In the meantime Kato Kiyomasa led an expeditionary force north to the
Tumen River, skirmishing and sowing terror all along the way. It was during this campaign that he stumbled on two very valuable prizes: the Korean princes Sunhwa and Imhae. They had been sent to the northeast following the evacuation of Seoul as part of the court’s effort to spread the royal presence across the far north to rally the support of the people. The princes initially took up residence in Kangwon Province and the southern part of Hamgyong, but were driven farther north by the arrival of Kato and his men. This retreat eventually took them to the remote northeastern border town of Hoeryong, on the southern bank of the Tumen River. They could not have found themselves in a more inhospitable spot, for Hoeryong was a place of exile for political undesirables and was thus home to a good many men with strong anti-government sentiments. These feelings of resentment had burst forth soon after the arrival of the Japanese in the province, with a minor government official named Kuk Kyong-in overthrowing the tenuous local authority and proclaiming himself a general, with a following of five hundred men. When Princes Sunhwa and Imhae, together with their entourage of family members and government officials, miraculously appeared in their midst, Kuk and his cohorts lost no time in seizing them and trussing them up. Kuk then sent a message south to the advancing Japanese, saying that he wanted to side with them and hand over his prize.

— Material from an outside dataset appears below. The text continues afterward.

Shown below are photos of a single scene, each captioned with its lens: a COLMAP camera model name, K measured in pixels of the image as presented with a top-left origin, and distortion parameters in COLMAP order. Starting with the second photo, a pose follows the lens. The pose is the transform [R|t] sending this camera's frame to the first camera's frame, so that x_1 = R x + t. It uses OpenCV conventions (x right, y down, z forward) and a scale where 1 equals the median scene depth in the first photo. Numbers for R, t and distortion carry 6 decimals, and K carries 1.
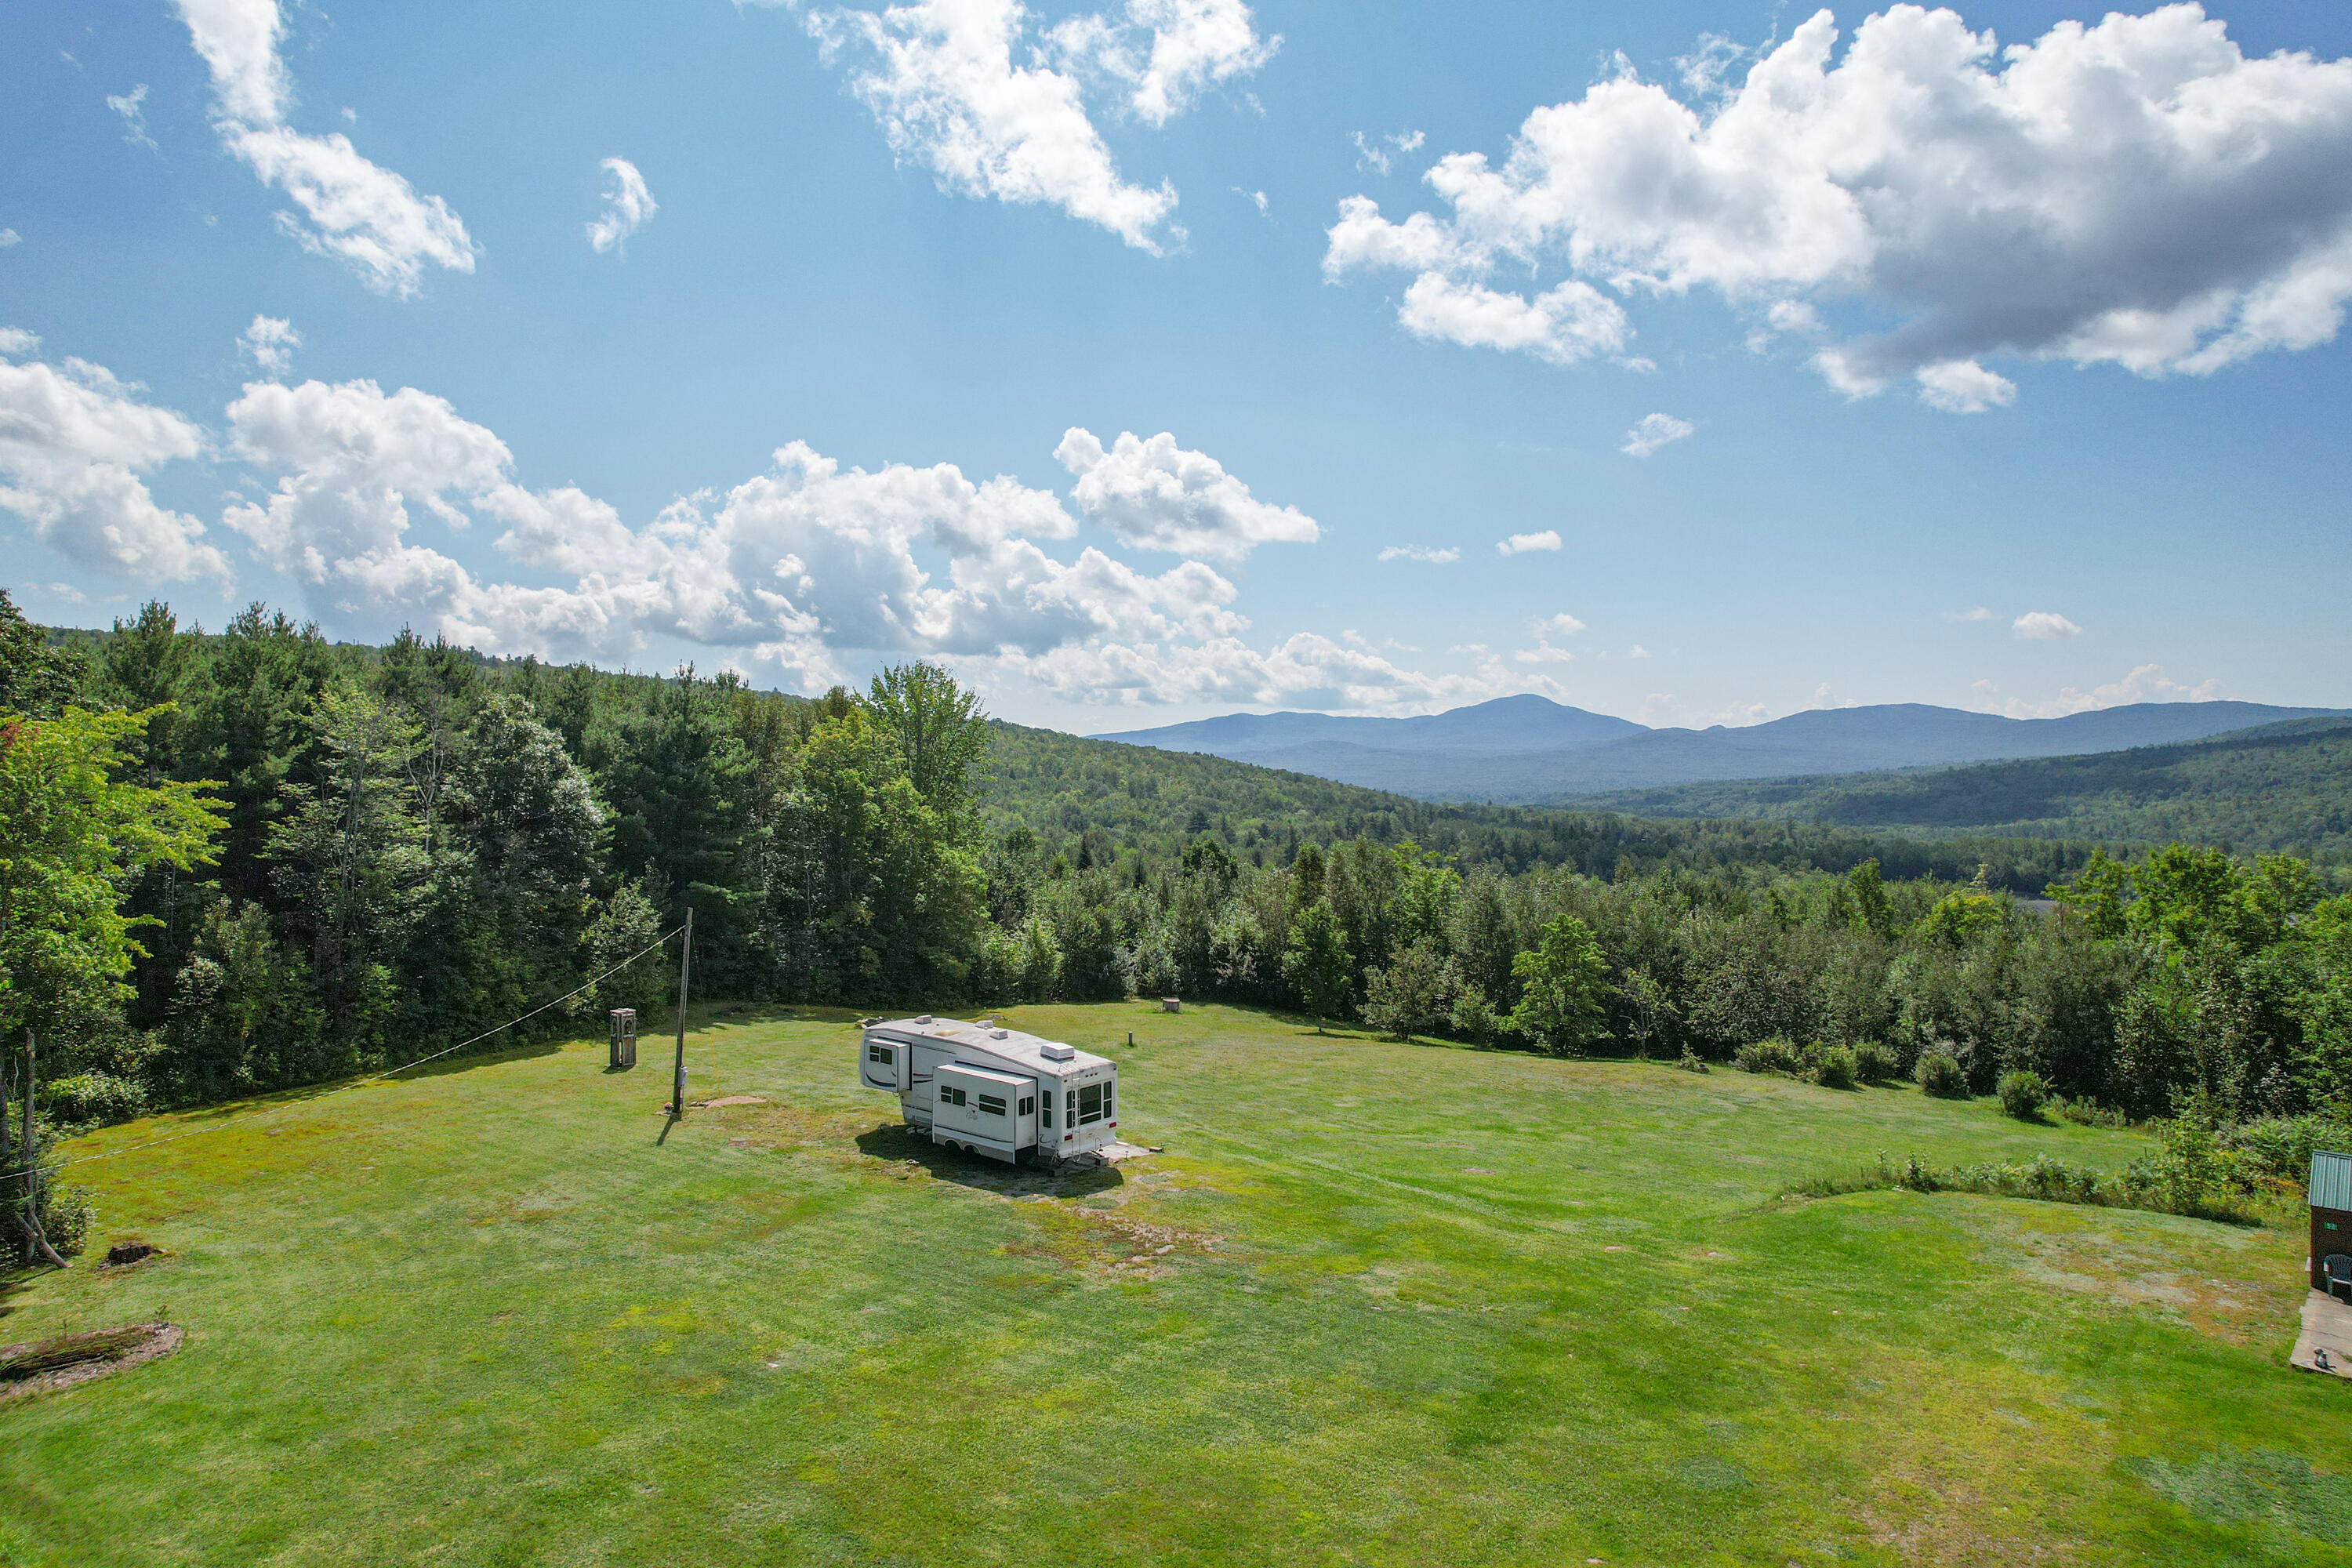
lens RADIAL K [[1506.4, 0, 1133.3], [0, 1506.4, 792.4], [0, 0, 1]] dist [-0.060395, 0.094153]
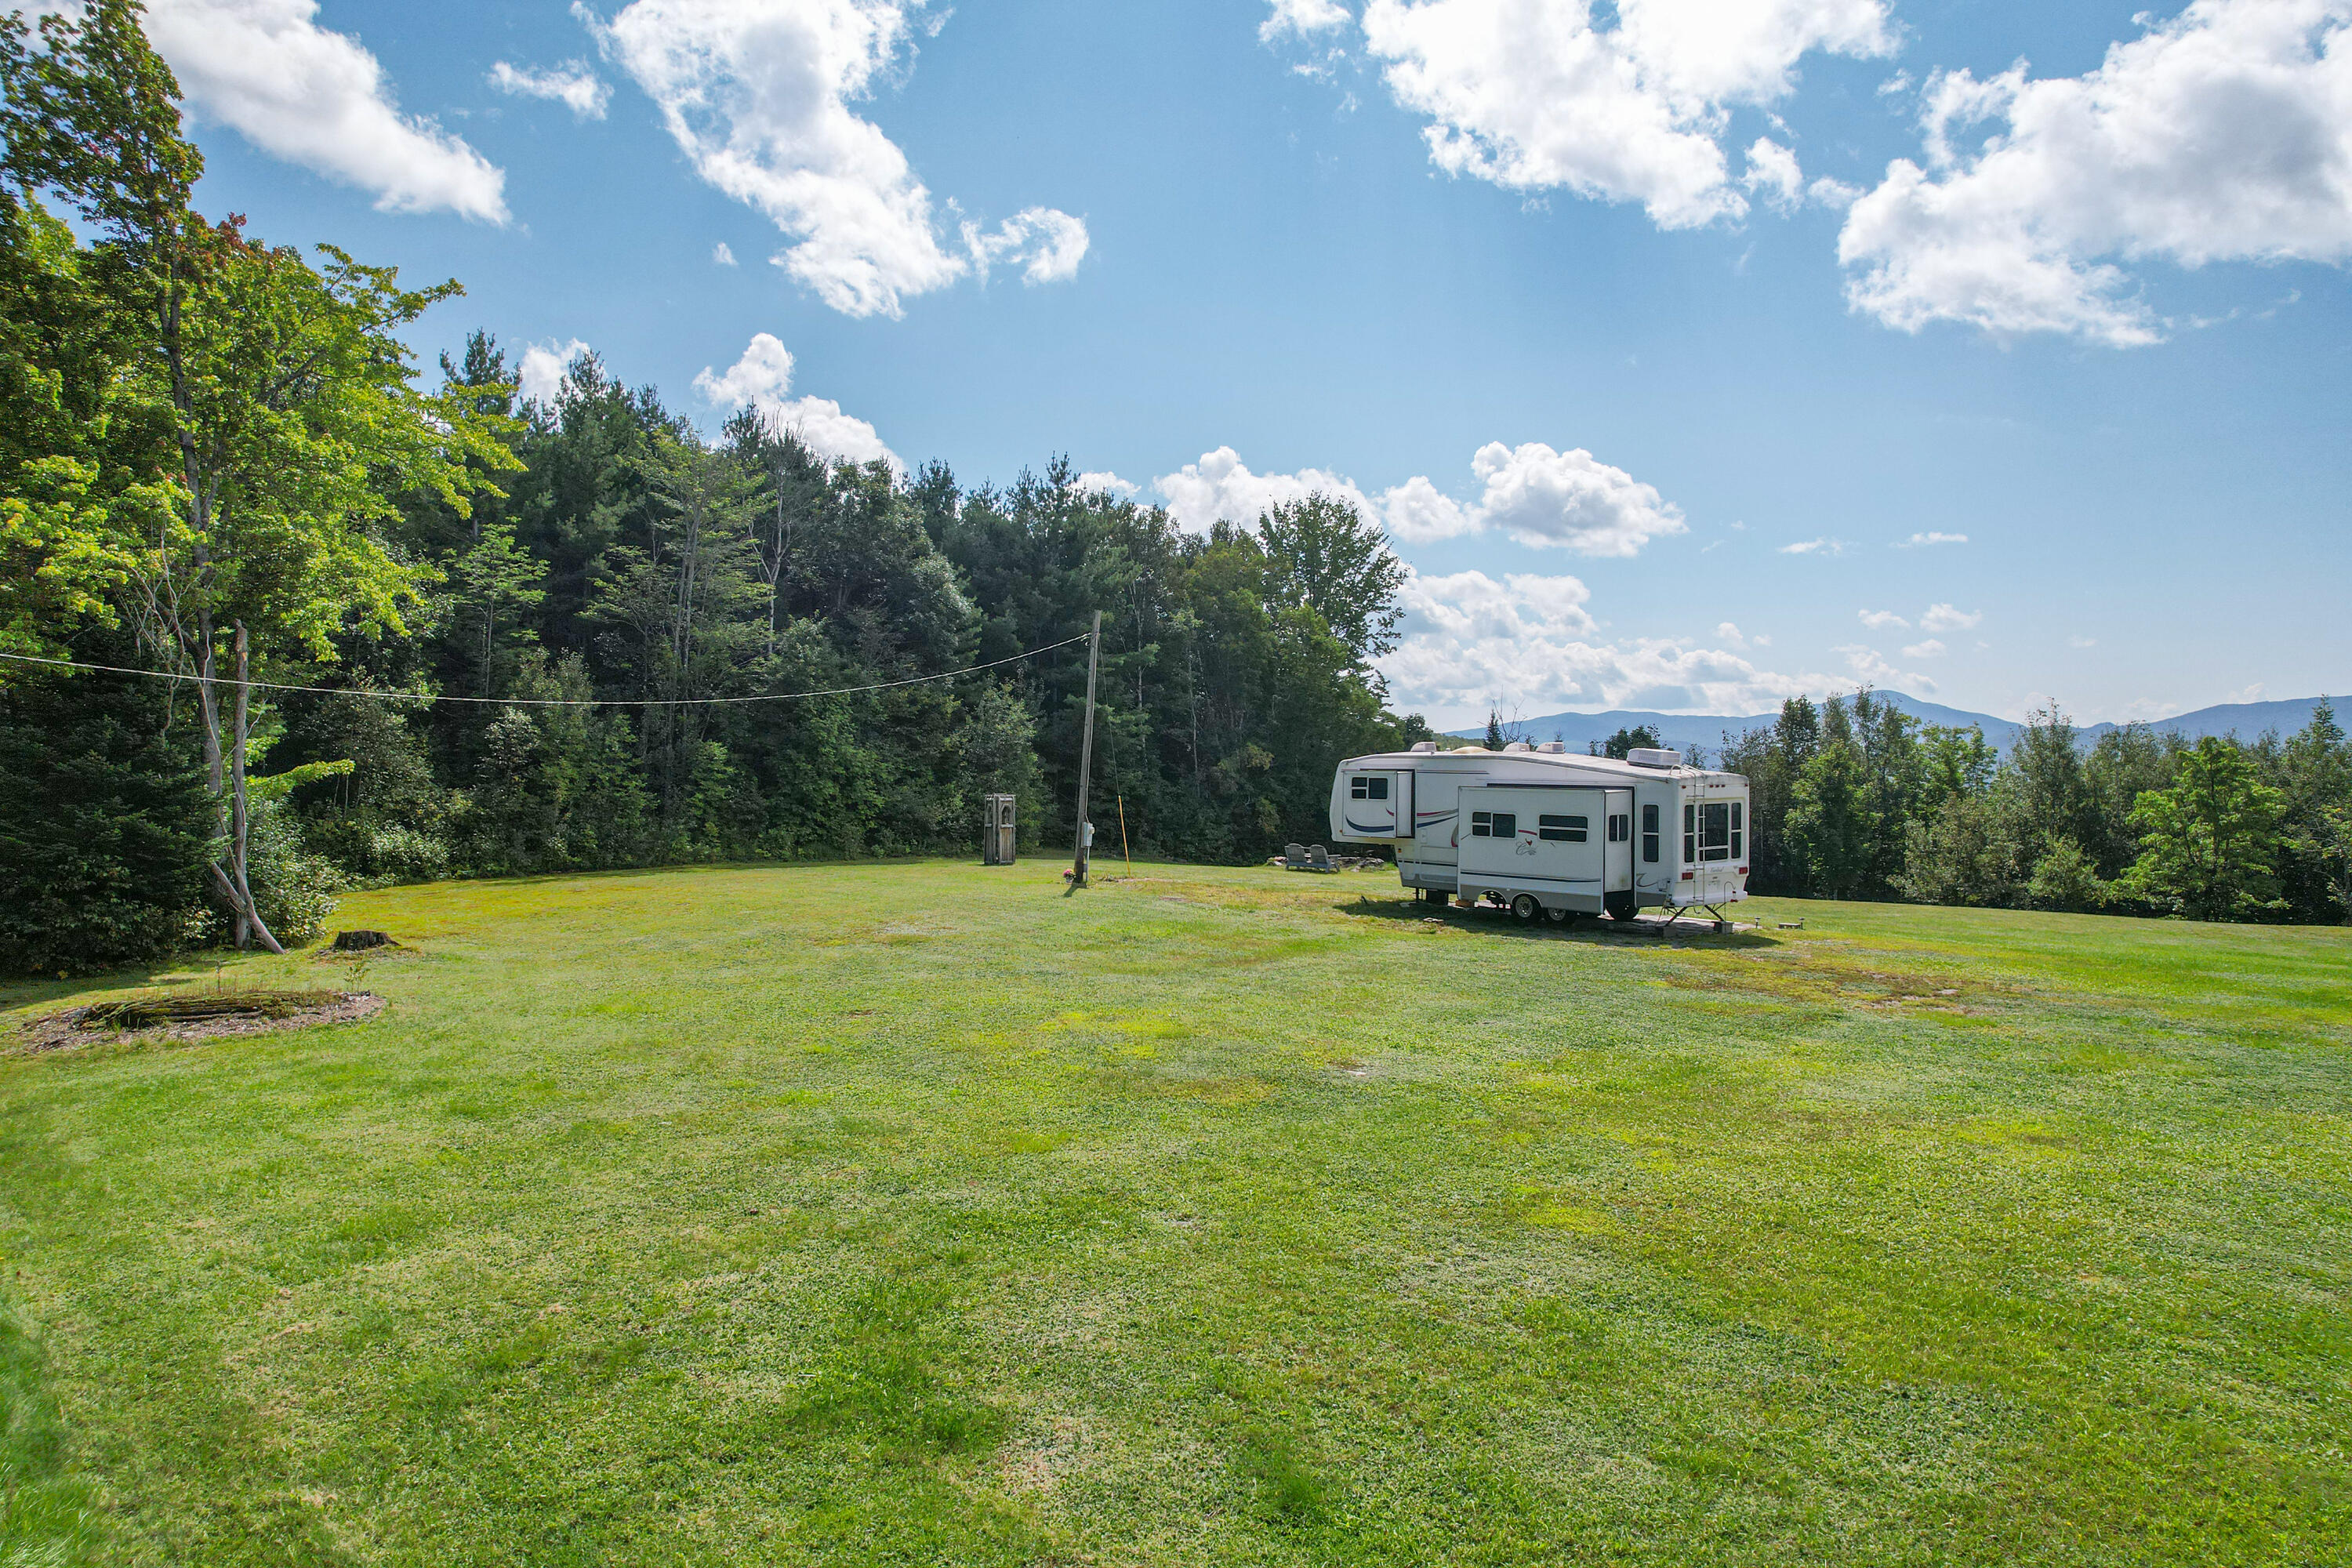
lens RADIAL K [[1530.3, 0, 1176.0], [0, 1530.3, 784.0], [0, 0, 1]] dist [-0.028133, -0.000291]
pose [[0.982017, 0.007529, -0.188642, -0.103351], [-0.006293, 0.999955, 0.007151, 0.142392], [0.188687, -0.005835, 0.982020, 0.238506]]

It was this letter that brought Kato Kiyomasa to Hoeryong. When he arrived in the town on August 30 and saw the two princes tied up like common criminals and forced to kneel in the dirt, he angrily turned to Kuk and said, “These are the sons of your king! How can you keep them tied up like this?” He then had their ropes removed and took them to his camp for a meal. Sunhwa and Imhae would continue to be well treated throughout their period of captivity, as was the Japanese custom with important hostages. The officials accompanying them would not fare so well. They were kept locked up in a small, cold room for many months, were frequently bound, and suffered considerable privations. As for Kuk Kyong-in, he was rewarded with the position of governor in the new provincial administration.